### [所给短文]
++++++

美文网首页
Hive函数

Hive函数

作者: MR_ChanHwang | 来源:发表于2018-09-14 17:25 被阅读0次

    自定义函数

    自定义函数包括三种:UDF、UDAF、UDTF。

    UDF(User-Defined-Function) 一进一出

    UDAF(User-Defined Aggregation Function) 聚集函数,多进一出(Count\Max\Min)

    UDTF(User-Defined Table-Generating Function) 一进多出,如lateral view explore()

    使用方式,在HIVE绘画中add自定义函数的jar文件,然后创建function继而使用函数。

    UDF开发

    1. UDF函数可以直接应用于SELECT语句,对查询结构做格式化处理后,再输出内容。

    2. 编写UDF函数的时间需要注意以下几点:

      1. 自定义UDF需要继承org.apache.hadoop.hive.ql.UDF
      2. 需要实现evaluate函数,evaluate函数支持重载
    3. 步骤

    <?xml version="1.0" encoding="UTF-8"?>
    <project xmlns="http://maven.apache.org/POM/4.0.0"
             xmlns:xsi="http://www.w3.org/2001/XMLSchema-instance"

++++++

### [指令 A]
把记录从开头一直到含有"export const myFeature"的那一行逐字抄出,首尾两行都算在内,答案中不要带图片。
短文和记录出处不同,彼此没有关系。

++++++

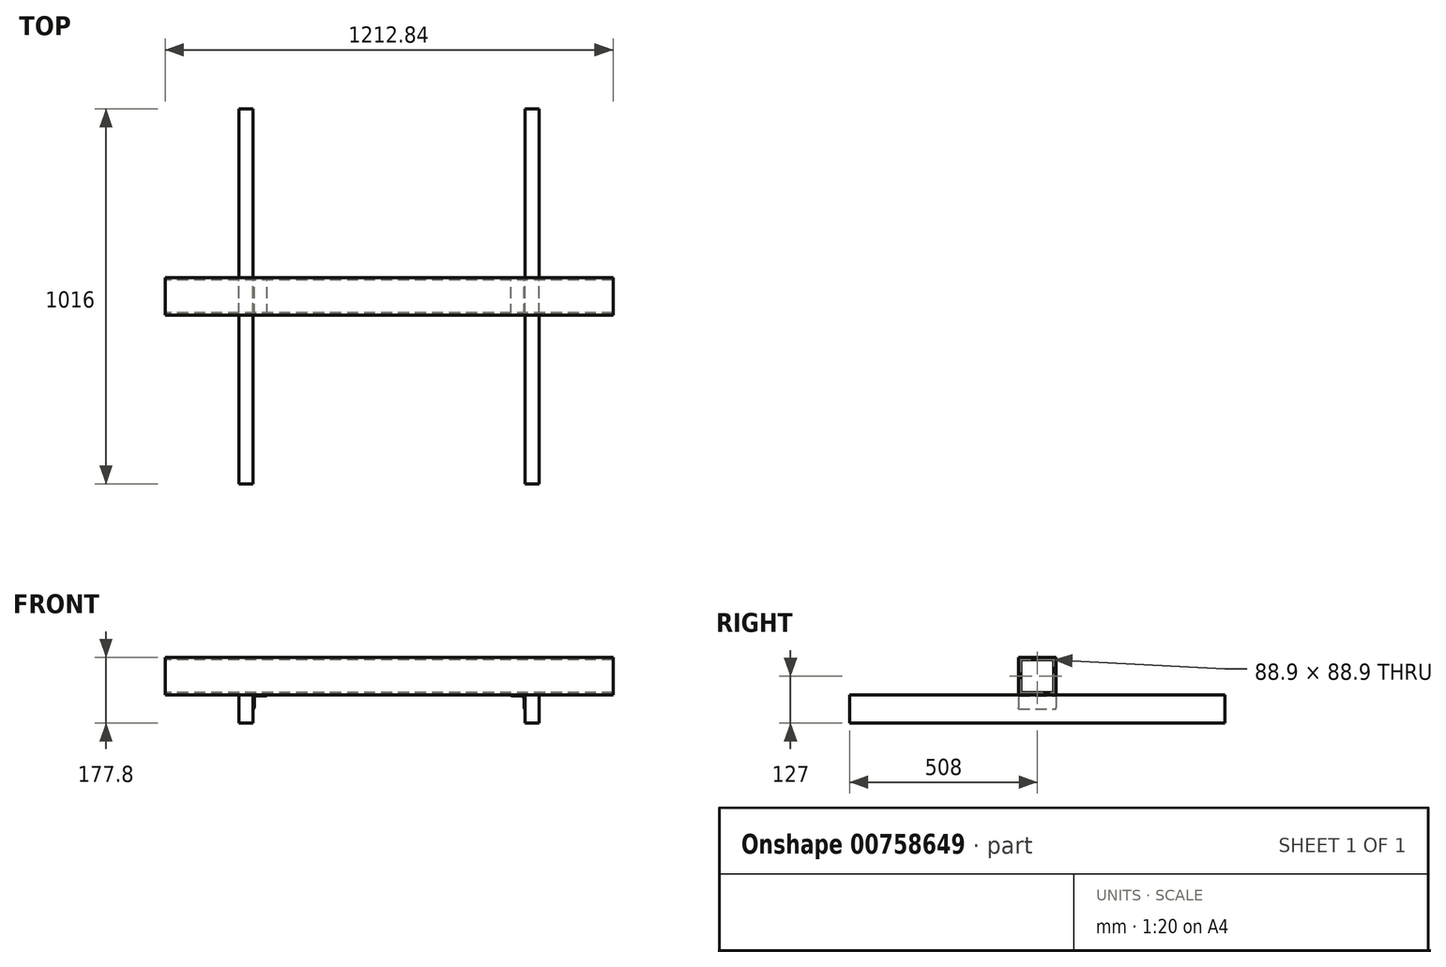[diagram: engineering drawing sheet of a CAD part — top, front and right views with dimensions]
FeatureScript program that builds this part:
annotation { "Feature Type Name" : "Feature", "Feature Type Description" : "" }
export const myFeature = defineFeature(function(context is Context, id is Id, definition is map)
    precondition{}
    {
        {
            var Q0;
            Q0=qCreatedBy(makeId("Front.planeOp"),FACE);
            var sketch = newSketch(context, id + "F0", { "sketchPlane" : qUnion([Q0])});
            skLineSegment(sketch, "E0.bottom", {"start": v(-406.4, 38.1) * mm, "end": v(-368.3, 38.1) * mm});
            skLineSegment(sketch, "E0.top", {"start": v(-406.4, -38.1) * mm, "end": v(-368.3, -38.1) * mm});
            skLineSegment(sketch, "E0.left", {"start": v(-406.4, 38.1) * mm, "end": v(-406.4, -38.1) * mm});
            skLineSegment(sketch, "E0.right", {"start": v(-368.3, 38.1) * mm, "end": v(-368.3, -38.1) * mm});
            skPoint(sketch, "E0.middle", {"position": v(-387.35, 0) * mm});
            skLineSegment(sketch, "E1.bottom", {"start": v(406.4, 38.1) * mm, "end": v(368.3, 38.1) * mm});
            skLineSegment(sketch, "E1.top", {"start": v(406.4, -38.1) * mm, "end": v(368.3, -38.1) * mm});
            skLineSegment(sketch, "E1.left", {"start": v(406.4, 38.1) * mm, "end": v(406.4, -38.1) * mm});
            skLineSegment(sketch, "E1.right", {"start": v(368.3, 38.1) * mm, "end": v(368.3, -38.1) * mm});
            skPoint(sketch, "E1.middle", {"position": v(387.35, 0) * mm});
            skSolve(sketch);
        }
        {
            var Q0;
            Q0 = qSketchRegion(id + "F0", true);
            extrude(context, id + "F1", {"entities" : qUnion([Q0]), "endBound" : BoundingType.SYMMETRIC, "depth" : 1016 * mm, "offsetDistance" : 25.4 * mm});
        }
        {
            var Q0;
            Q0=qCreatedBy(makeId("Right.planeOp"),FACE);
            var sketch = newSketch(context, id + "F2", { "sketchPlane" : qUnion([Q0])});
            skLineSegment(sketch, "E2.bottom", {"start": v(-50.8, 139.7) * mm, "end": v(50.8, 139.7) * mm});
            skLineSegment(sketch, "E2.top", {"start": v(-50.8, 38.1) * mm, "end": v(50.8, 38.1) * mm});
            skLineSegment(sketch, "E2.left", {"start": v(-50.8, 139.7) * mm, "end": v(-50.8, 38.1) * mm});
            skLineSegment(sketch, "E2.right", {"start": v(50.8, 139.7) * mm, "end": v(50.8, 38.1) * mm});
            skPoint(sketch, "E2.middle", {"position": v(0, 88.9) * mm});
            skLineSegment(sketch, "E3.bottom", {"start": v(-44.45, 133.35) * mm, "end": v(44.45, 133.35) * mm});
            skLineSegment(sketch, "E3.top", {"start": v(-44.45, 44.45) * mm, "end": v(44.45, 44.45) * mm});
            skLineSegment(sketch, "E3.left", {"start": v(-44.45, 133.35) * mm, "end": v(-44.45, 44.45) * mm});
            skLineSegment(sketch, "E3.right", {"start": v(44.45, 133.35) * mm, "end": v(44.45, 44.45) * mm});
            skSolve(sketch);
        }
        {
            var Q0;
            Q0 = qSketchRegion(id + "F2", true);
            extrude(context, id + "F3", {"entities" : qUnion([Q0]), "endBound" : BoundingType.SYMMETRIC, "depth" : 1212.85 * mm, "offsetDistance" : 25.4 * mm});
        }
        {
            var Q0;
            Q0=qCreatedBy(makeId("Front.planeOp"),FACE);
            var sketch = newSketch(context, id + "F4", { "sketchPlane" : qUnion([Q0])});
            skLineSegment(sketch, "E4", {"start": v(-368.3, 38.1) * mm, "end": v(-368.3, 0) * mm});
            skLineSegment(sketch, "E5", {"start": v(-368.3, 38.1) * mm, "end": v(-330.2, 38.1) * mm});
            skLineSegment(sketch, "E6", {"start": v(-330.2, 38.1) * mm, "end": v(-330.2, 38.1) * mm});
            skLineSegment(sketch, "E7", {"start": v(-333.38, 34.93) * mm, "end": v(-358.78, 34.93) * mm});
            skLineSegment(sketch, "E8", {"start": v(-365.13, 28.57) * mm, "end": v(-365.13, 3.18) * mm});
            skLineSegment(sketch, "E9", {"start": v(-368.3, 0) * mm, "end": v(-368.3, 0) * mm});
            skPoint(sketch, "E10.visualSharp", {"position": v(-365.13, 34.92) * mm});
            skArc(sketch, "E10.filletArc", {"start": v(-358.78, 34.93) * mm, "mid": v(-363.27, 33.07) * mm, "end": v(-365.13, 28.57) * mm});
            skPoint(sketch, "E11.visualSharp", {"position": v(-330.2, 34.92) * mm});
            skArc(sketch, "E11.filletArc", {"start": v(-333.38, 34.92) * mm, "mid": v(-331.13, 35.85) * mm, "end": v(-330.2, 38.1) * mm});
            skPoint(sketch, "E12.visualSharp", {"position": v(-365.13, 0) * mm});
            skArc(sketch, "E12.filletArc", {"start": v(-368.3, 0) * mm, "mid": v(-366.05, 0.93) * mm, "end": v(-365.13, 3.18) * mm});
            skArc(sketch, "E13.MirrorCS", {"start": v(368.3, 0) * mm, "mid": v(366.05, 0.93) * mm, "end": v(365.13, 3.18) * mm});
            skArc(sketch, "E14.MirrorCS", {"start": v(333.38, 34.92) * mm, "mid": v(331.13, 35.85) * mm, "end": v(330.2, 38.1) * mm});
            skArc(sketch, "E15.MirrorCS", {"start": v(358.78, 34.93) * mm, "mid": v(363.27, 33.07) * mm, "end": v(365.13, 28.57) * mm});
            skPoint(sketch, "E16.MirrorP", {"position": v(330.2, 34.92) * mm});
            skLineSegment(sketch, "E17.MirrorCS", {"start": v(368.3, 0) * mm, "end": v(368.3, 0) * mm});
            skPoint(sketch, "E18.MirrorP", {"position": v(365.13, 34.92) * mm});
            skLineSegment(sketch, "E19.MirrorCS", {"start": v(368.3, 38.1) * mm, "end": v(330.2, 38.1) * mm});
            skLineSegment(sketch, "E20.MirrorCS", {"start": v(365.13, 28.57) * mm, "end": v(365.13, 3.18) * mm});
            skLineSegment(sketch, "E21.MirrorCS", {"start": v(368.3, 38.1) * mm, "end": v(368.3, 0) * mm});
            skLineSegment(sketch, "E22.MirrorCS", {"start": v(333.38, 34.93) * mm, "end": v(358.78, 34.93) * mm});
            skPoint(sketch, "E23.MirrorP", {"position": v(365.13, 0) * mm});
            skLineSegment(sketch, "E24.MirrorCS", {"start": v(330.2, 38.1) * mm, "end": v(330.2, 38.1) * mm});
            skSolve(sketch);
        }
        {
            var Q0;
            Q0 = qSketchRegion(id + "F4", true);
            extrude(context, id + "F5", {"entities" : qUnion([Q0]), "endBound" : BoundingType.SYMMETRIC, "depth" : 101.6 * mm, "offsetDistance" : 25.4 * mm});
        }
    });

++++++

### [指令 B]
按这篇关于Hive函数的短文,UDF、UDAF、UDTF三类自定义函数是按什么区分的?用一到三句话说明。

### [完整回答 A]
[diagram: engineering drawing sheet of a CAD part — top, front and right views with dimensions]
FeatureScript program that builds this part:
annotation { "Feature Type Name" : "Feature", "Feature Type Description" : "" }
export const myFeature = defineFeature(function(context is Context, id is Id, definition is map)

### [完整回答 B]
三类函数按输入和输出的数量区分。UDF是一进一出;UDAF是聚集函数,多进一出,如Count、Max、Min;UDTF是一进多出。